||5R01CA249863-02 Interpret this number
||Vanderbilt University Medical Center
||Identification of Genes and DNA Methylation Markers for Lung Cancer Risk By Integrating Multi-Omics Data
Lung cancer is the leading cause of cancer death in the United States and many other countries.
Genome-wide association studies (GWAS) have identified ~55 genetic loci associated with lung cancer risk.
However, causal genes (and their underlying biological mechanisms) for most of these loci remain unknown.
Gene expression is an intermediate phenotype between genetic variants and disease. DNA methylation plays
a critical role in regulating gene expression. Directly integrating genomic, transcriptomic, and methylomic data
with disease risk can uncover novel disease susceptibility genes and potential mechanisms. However, it is
extremely difficult, if at all possible, and costly to directly profile the transcriptome and methylome in lung
tissues from a large number of cases and controls for evaluating these associations. Herein, we propose a
novel approach: transcriptome-wide association study (TWAS) and methylation-wide association study
(MeWAS) to identify novel genes and methylation loci related to lung cancer risk using genetic instruments.
These novel approaches have been shown to be very powerful in identifying novel genes and methylation sites
in both GWAS-reported loci and regions not yet revealed in GWAS in multiple recent studies, including our pilot
study in lung cancer. We propose to conduct a well-powered TWAS and MeWAS to discover novel genes and
methylation loci (both potential targeted genes/methylation sites in GWAS-identified loci and genes/methylation
sites in loci not yet uncovered by GWAS) for lung cancer risk (Aim 1). We will evaluate the differences in the
expression levels of TWAS-identified genes and the methylation levels of MeWAS-identified loci between lung
cancer tissues and normal tissues to prioritize genes and methylation loci that may contribute to lung cancer
risk (Aim 2). We will investigate the regulating effects of methylation sites on the expression of promising
genes and evaluate the functions of genes and methylation loci by functional genomics analyses (Aim 3).

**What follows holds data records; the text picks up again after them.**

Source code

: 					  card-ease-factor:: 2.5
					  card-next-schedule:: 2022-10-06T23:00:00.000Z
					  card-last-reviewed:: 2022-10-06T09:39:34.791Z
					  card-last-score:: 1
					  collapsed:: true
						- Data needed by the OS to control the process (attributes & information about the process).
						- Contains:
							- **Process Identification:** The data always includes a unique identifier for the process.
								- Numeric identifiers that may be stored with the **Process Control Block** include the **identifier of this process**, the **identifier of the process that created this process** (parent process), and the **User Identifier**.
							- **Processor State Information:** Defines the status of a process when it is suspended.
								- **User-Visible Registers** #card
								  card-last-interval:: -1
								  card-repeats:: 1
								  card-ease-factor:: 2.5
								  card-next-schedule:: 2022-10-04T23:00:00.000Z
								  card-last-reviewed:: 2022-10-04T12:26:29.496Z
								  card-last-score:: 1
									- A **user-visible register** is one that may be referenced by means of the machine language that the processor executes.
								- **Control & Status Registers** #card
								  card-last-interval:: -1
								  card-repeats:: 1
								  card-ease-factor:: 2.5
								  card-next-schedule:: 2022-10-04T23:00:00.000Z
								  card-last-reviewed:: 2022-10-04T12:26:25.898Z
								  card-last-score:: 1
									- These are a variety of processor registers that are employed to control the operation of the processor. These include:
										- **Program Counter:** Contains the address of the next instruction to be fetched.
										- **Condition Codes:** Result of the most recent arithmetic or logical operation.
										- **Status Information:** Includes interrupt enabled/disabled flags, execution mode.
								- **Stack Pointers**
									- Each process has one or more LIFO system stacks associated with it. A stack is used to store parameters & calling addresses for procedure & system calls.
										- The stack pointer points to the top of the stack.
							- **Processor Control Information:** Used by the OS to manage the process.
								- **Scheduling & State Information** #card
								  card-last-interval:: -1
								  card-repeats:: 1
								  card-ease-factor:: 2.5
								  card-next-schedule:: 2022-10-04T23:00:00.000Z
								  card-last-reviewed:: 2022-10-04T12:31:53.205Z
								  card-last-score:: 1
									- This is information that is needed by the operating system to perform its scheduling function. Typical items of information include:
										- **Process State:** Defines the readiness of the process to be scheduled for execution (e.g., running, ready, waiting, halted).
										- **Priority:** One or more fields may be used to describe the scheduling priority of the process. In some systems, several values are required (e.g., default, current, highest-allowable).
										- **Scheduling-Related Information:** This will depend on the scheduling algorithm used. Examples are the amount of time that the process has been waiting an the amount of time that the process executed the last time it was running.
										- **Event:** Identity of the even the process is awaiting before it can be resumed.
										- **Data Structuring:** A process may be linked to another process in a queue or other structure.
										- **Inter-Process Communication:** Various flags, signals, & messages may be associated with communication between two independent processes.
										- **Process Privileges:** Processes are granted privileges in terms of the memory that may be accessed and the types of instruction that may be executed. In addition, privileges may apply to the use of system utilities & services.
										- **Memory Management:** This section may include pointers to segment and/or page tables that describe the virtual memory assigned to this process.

Finally, we will perform a serial of functional analyses to evaluate the potential functions of identified genes and
methylation loci (Aim 4). We anticipate that this proposed study will identify a large number of novel genes and
methylation loci for lung cancer risk and provide functional data to improve understanding of biological
mechanisms. The proposed study is highly innovative and cost efficient. Our results will help us to better
understand the mechanistic relationship between genetic and epigenetic variations and how those variations
relate to lung cancer risk, and may lead to the discovery of biomarkers that would facilitate early detection of
lung cancer and the development of targeted gene therapies for personalized treatment.